In the opening devotion, the Rev. Dr. Mark Wood, director of LCMS Witness & Outreach Ministry, encouraged attendees to “keep awake to the challenges of being faithful in a very complex world.” Each session of the conference was geared toward equipping Lutherans to respond to opportunities to share God’s Word with people who have been deceived by unbiblical worldviews.
“How will we respond as a church to such encouragement, challenges, opportunities?” asked the Rev. Kevin D. Robson, LCMS chief mission officer, in light of St. Paul’s words to the Thessalonians. “By continuing to point people only to Christ, crucified for our sins, raised for our justification. He is our forgiveness, life and salvation, truly the world’s only hope. And so we always get back around to the business of proclaiming Him wherever we go and to whomever we meet.”

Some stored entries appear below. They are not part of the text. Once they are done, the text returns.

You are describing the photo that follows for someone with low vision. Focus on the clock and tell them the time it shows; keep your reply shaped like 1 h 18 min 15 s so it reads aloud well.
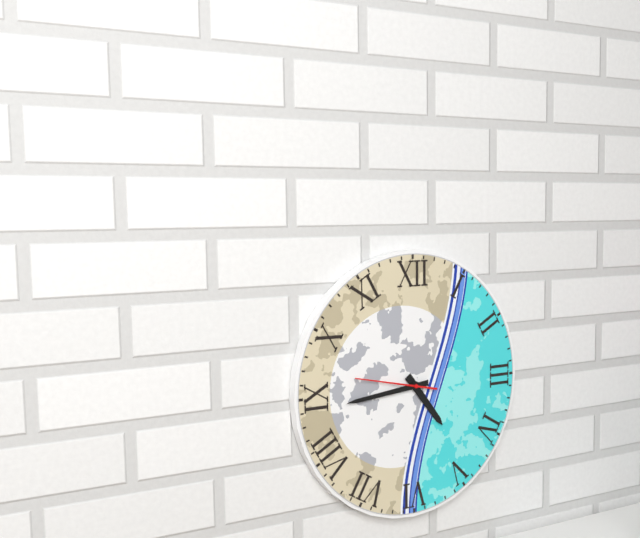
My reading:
4 h 44 min 47 s
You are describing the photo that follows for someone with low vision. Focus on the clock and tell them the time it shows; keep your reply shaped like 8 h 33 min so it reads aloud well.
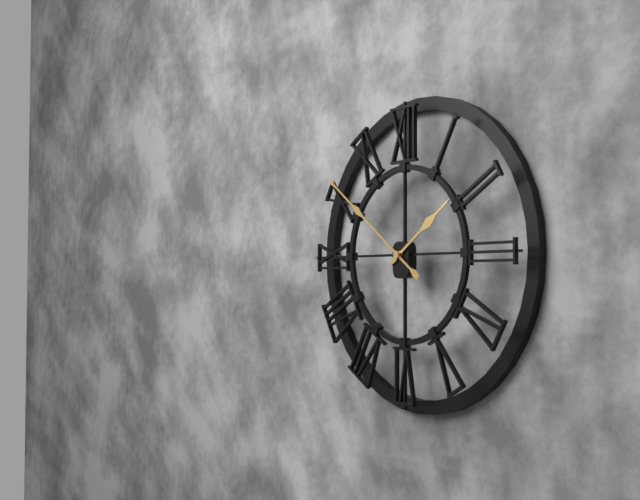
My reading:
1 h 51 min
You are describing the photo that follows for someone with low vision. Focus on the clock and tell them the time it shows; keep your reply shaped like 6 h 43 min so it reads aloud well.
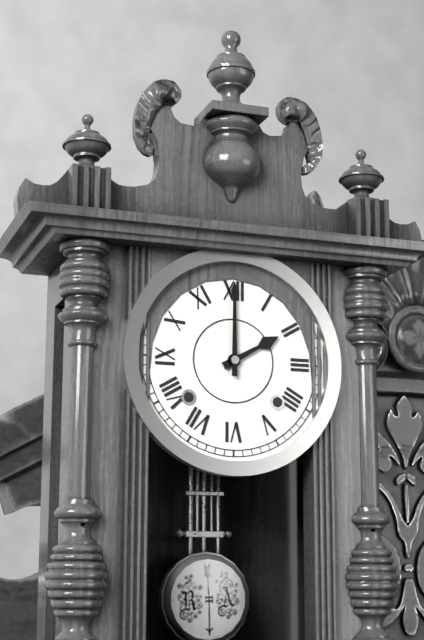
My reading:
2 h 00 min
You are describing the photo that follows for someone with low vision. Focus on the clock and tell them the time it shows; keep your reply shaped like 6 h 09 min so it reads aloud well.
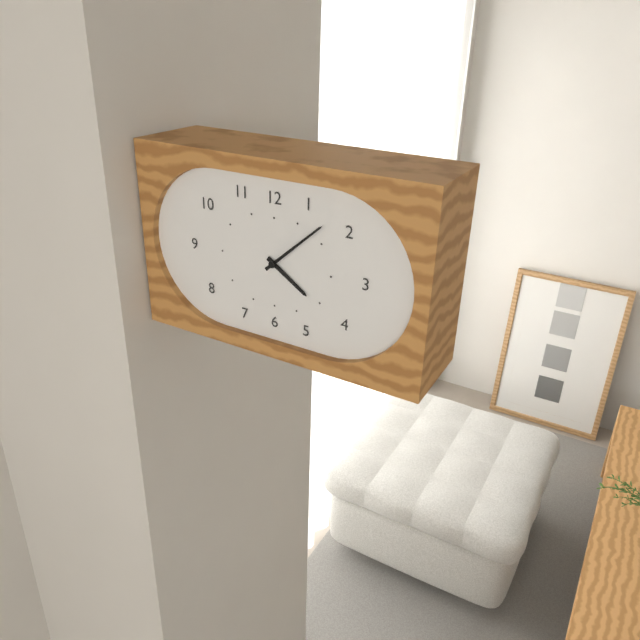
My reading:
4 h 08 min
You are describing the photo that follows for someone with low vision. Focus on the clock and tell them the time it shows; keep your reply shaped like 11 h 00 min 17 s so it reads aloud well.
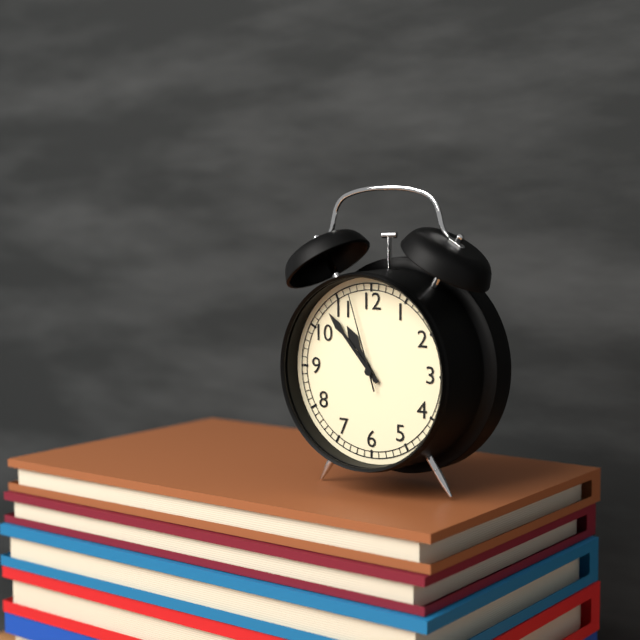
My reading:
10 h 53 min 57 s
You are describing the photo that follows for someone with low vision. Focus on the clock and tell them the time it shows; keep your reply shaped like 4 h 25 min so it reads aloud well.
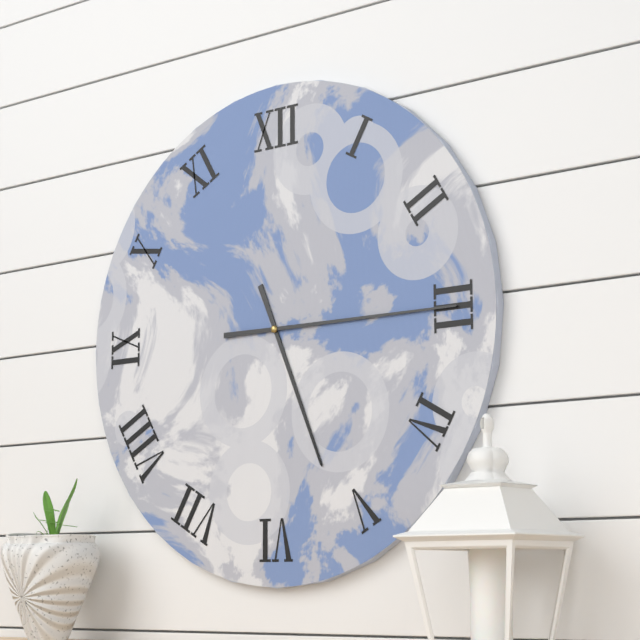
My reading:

A Lutheran response to contemporary ideologies
Presentations ranged from lectures on cultural Marxism, critical race theory and social justice, to practical sessions on lifelong catechesis and Christian education. Thirty-six different presenters spoke over the course of the three-day conference.
“Our Synod has a whole lot to offer from both clergy and lay people out there who know a lot about things that are going on in the church and in society,” said the Rev. Heath Curtis, coordinator for LCMS Stewardship Ministry. “And [through this conference], the [LCMS] Office of National Mission can be a hub for people to make connections and get the information they need to do godly, effective, confessional Lutheran ministry out in the world.”
Plenary and breakout sessions offered a Lutheran framework for addressing contemporary ideologies and offered ways of properly understanding the role of the church in the world.
In his plenary, “‘Critical Race Theory’ — A Destructive Reframing of the Problem of Racism and Its Solutions,” the Rev. Dr. Gregory Seltz, executive director of the Lutheran Center for Religious Liberty in Washington, D.C. made the case that “critical race theory is the wrong framing of a real problem, with secular-statist solutions that … create dependency, not liberty.” Seltz advocated instead for Luther’s Two Kingdoms approach as the way to understand the mission of the church on earth, and emphasized a “biblical framework of human value, human sin and Christ-earned hope.”
The Rev. B. Keith Haney, in his breakout session, “A Christian Response to Racism,” addressed the role of the church in dealing with racism. “The key to how we deal with racial issues in our country is to understand that the church has a power that no one else has,” said Haney. “We have the power of forgiveness, we have the power of love, and we have the power of grace.”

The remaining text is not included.